(Saved entries)
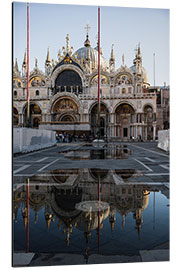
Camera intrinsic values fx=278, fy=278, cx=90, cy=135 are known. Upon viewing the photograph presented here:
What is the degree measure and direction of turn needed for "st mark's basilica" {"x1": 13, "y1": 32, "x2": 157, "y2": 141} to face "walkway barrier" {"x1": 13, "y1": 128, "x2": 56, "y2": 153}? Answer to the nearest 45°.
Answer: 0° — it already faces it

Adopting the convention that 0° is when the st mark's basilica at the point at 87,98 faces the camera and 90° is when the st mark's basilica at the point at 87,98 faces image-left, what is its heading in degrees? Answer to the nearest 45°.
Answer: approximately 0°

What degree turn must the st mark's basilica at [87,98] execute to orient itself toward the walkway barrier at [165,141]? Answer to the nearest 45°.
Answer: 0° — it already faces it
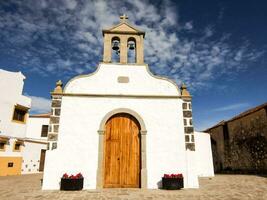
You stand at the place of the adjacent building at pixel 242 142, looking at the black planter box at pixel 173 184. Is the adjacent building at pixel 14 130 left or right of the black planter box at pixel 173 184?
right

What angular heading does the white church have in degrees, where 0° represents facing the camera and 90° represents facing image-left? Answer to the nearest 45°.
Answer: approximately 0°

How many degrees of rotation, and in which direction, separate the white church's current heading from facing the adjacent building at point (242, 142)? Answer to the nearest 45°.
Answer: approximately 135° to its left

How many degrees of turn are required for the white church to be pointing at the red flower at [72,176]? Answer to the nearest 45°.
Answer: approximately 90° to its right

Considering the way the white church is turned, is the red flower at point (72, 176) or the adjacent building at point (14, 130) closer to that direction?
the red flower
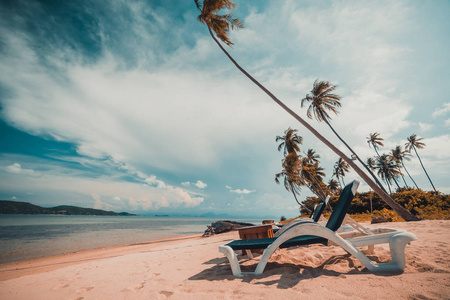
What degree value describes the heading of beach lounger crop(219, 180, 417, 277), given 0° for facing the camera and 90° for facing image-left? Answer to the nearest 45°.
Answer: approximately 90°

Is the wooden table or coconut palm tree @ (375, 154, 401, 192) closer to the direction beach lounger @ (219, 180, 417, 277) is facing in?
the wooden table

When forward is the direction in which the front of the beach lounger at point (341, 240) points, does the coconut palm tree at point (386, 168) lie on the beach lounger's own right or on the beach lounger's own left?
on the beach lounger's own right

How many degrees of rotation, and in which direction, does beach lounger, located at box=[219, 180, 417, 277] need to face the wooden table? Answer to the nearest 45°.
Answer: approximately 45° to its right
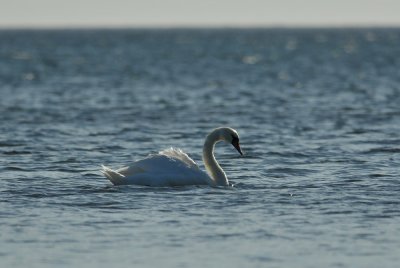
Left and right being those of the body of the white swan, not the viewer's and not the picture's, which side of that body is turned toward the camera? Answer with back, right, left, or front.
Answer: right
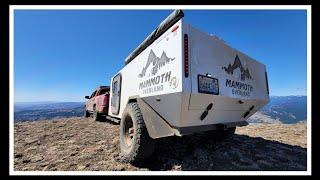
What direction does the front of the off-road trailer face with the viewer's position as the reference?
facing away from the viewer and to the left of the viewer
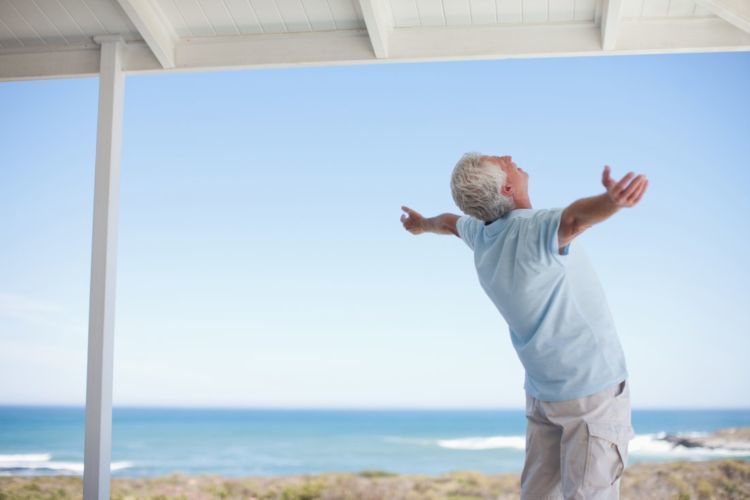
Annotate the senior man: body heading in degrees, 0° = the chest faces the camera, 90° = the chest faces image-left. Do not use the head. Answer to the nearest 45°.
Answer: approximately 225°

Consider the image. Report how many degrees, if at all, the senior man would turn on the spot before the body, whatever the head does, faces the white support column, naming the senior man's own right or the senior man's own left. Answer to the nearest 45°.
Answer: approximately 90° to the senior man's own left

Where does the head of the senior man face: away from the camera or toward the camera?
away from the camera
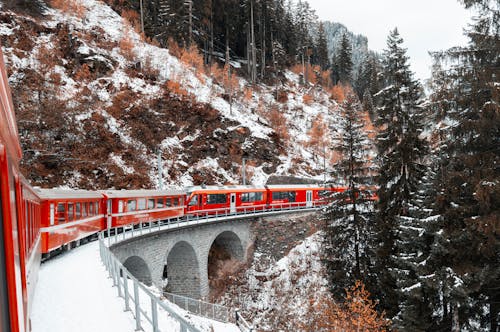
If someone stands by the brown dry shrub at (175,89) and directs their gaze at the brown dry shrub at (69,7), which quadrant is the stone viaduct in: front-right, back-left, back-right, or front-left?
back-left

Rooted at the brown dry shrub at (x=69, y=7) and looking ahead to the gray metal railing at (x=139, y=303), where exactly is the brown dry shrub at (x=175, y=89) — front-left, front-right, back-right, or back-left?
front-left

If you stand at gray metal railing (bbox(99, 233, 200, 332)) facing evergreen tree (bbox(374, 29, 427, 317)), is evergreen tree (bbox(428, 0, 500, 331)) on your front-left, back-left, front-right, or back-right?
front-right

» **Task to complete**: Rewrite the items between the lines containing "What direction does" and "Answer: approximately 225°", inclusive, replacing "off-road trailer" with "camping trailer" and changing nothing else. Leave the pictures out.

» **Solution to the exercise**:
What direction does the front of the camping trailer face with the viewer's position as the reference?
facing away from the viewer and to the left of the viewer
Annotate the senior man: body heading in degrees, 0° = the chest faces the camera, 90° = the chest faces image-left. Do not use the head. Answer to the nearest 45°.
Answer: approximately 225°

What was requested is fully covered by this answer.